Can you use your CPF to pay for your home after you turn 55?

You can continue to use the following from your CPF savings to pay your housing loan. This would come from your new CPF contributions to your OA (if you continue working after age 55. 


You can apply to reserve an amount in your OA savings before your 55th birthday. If you have done so, the reserved amount will not be transferred to your RA when you turn 55.


However, do note when you start your monthly payouts, your reserved OA savings will be transferred to your RA if you have not set aside your FRS.

What if you don't have the Basic Healthcare Sum (BHS) at age 65?

The BHS is the estimated savings you will need for basic subsidised healthcare expenses in old age. It is also the maximum amount you can have in your MediSave Account (MA). If you have less than the BHS at age 65, you are not required to top up your MA.


However, if you still want to build up your healthcare savings, you can top up your MA using cash.


Do note that any contributions beyond the BHS will be transferred to your SA or RA. If you have the Full Retirement Sum in your SA or RA, the excess savings will be transferred to your OA.

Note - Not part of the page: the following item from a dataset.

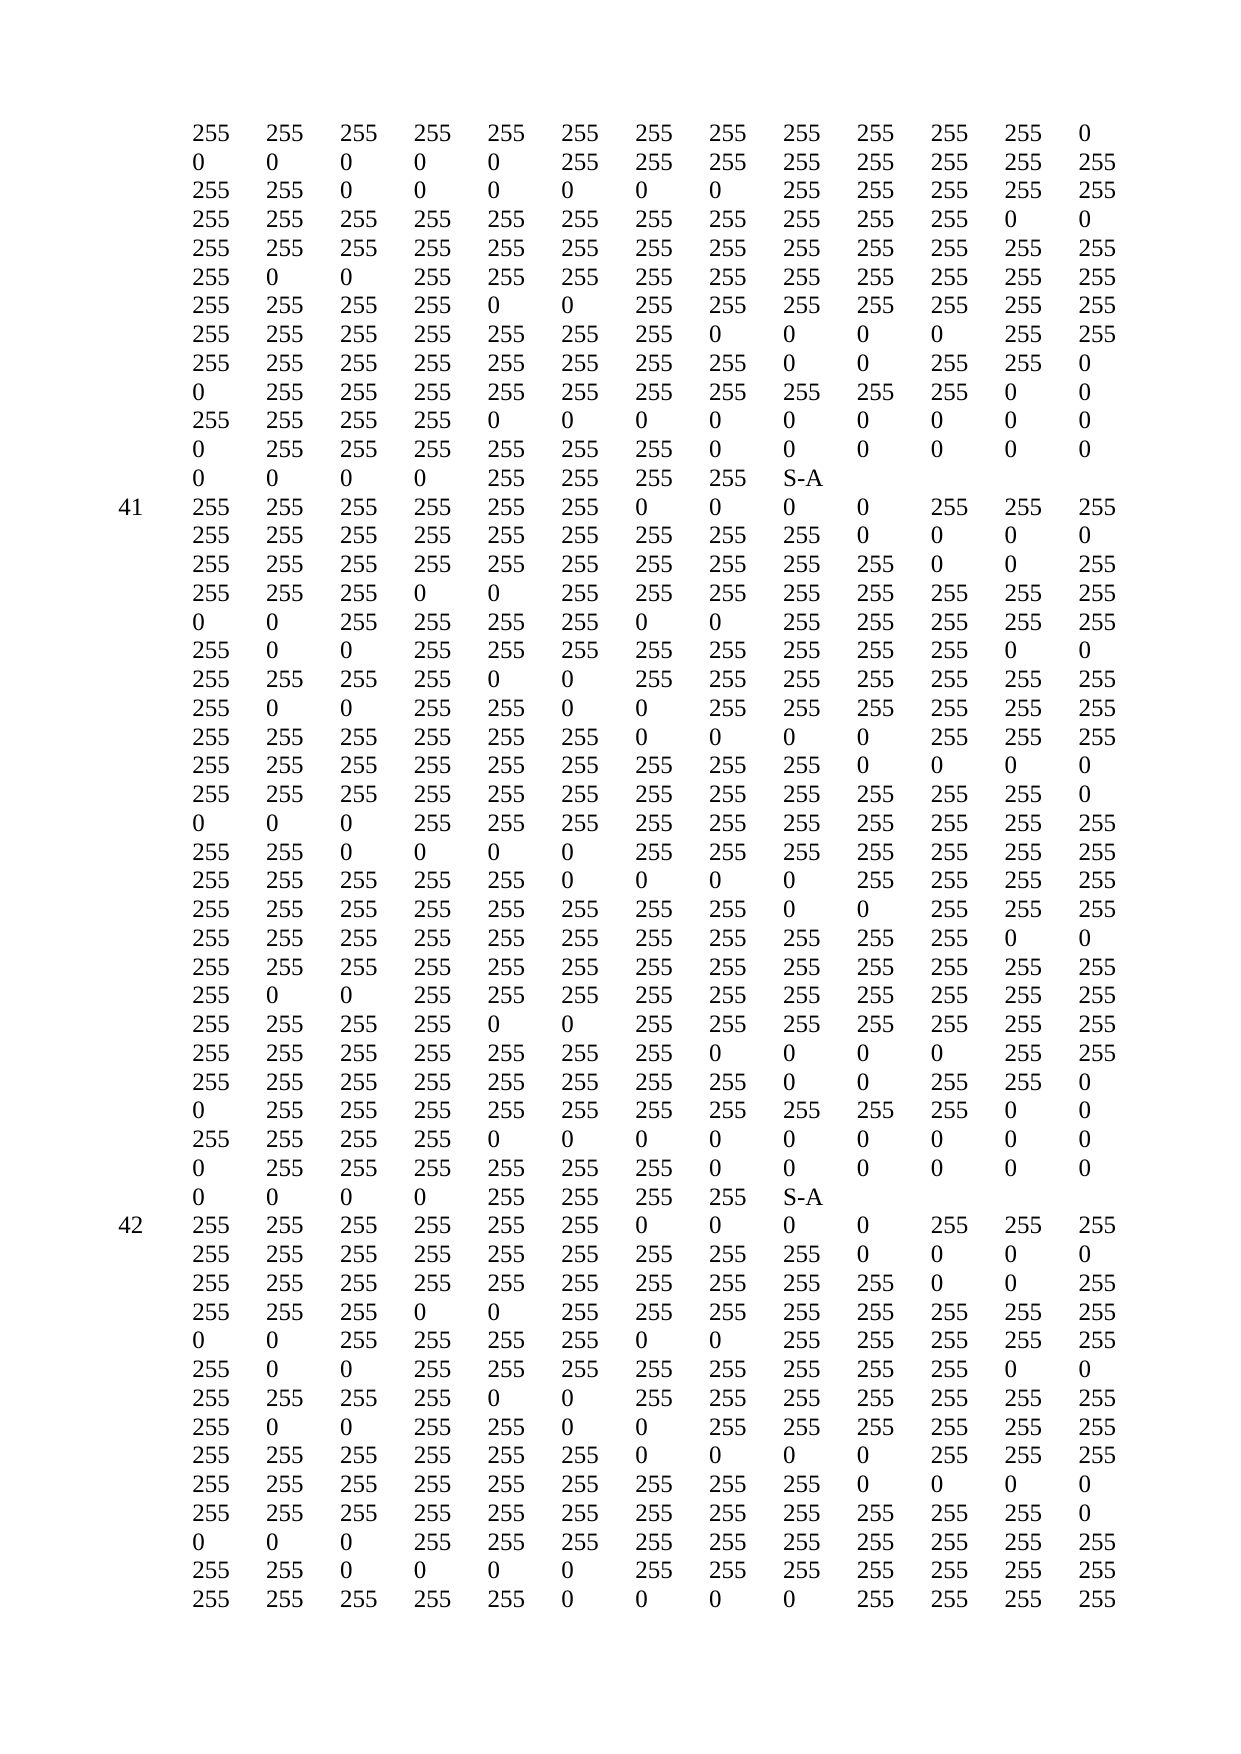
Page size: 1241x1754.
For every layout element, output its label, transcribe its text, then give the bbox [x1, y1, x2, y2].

The BHS is adjusted annually to keep pace with growth in MediSave use by the elderly, ensuring the amount stays relevant for every cohort as they arrive at retirement age. Once you reach age 65, the BHS will be fixed for the rest of your life.

Will your CPF savings go to your family members' CPF accounts when you pass on?

Your CPF savings will be distributed to your nominees in cash. Therefore, it is vital that you make a CPF nomination so that your money can be properly distributed to your loved ones upon your demise.


Do note that your CPF savings are not covered by your will. Hence, if you did not make a CPF nomination, your CPF savings will be paid to the Public Trustee’s Office for distribution to your family member(s) based on the intestacy laws or inheritance certificate (for Muslims) in Singapore. Your loved ones will need to make an online application with the Public Trustee’s Office for your CPF savings to be distributed to them – which will take a period of time and incur a transaction fee.


Find out more about a CPF nomination, including how to make one.

Now that we’ve provided clarity about these common questions about CPF, you’re on your way to making more informed decisions regarding your CPF for a financially sound future!

Information accurate as of date of publication.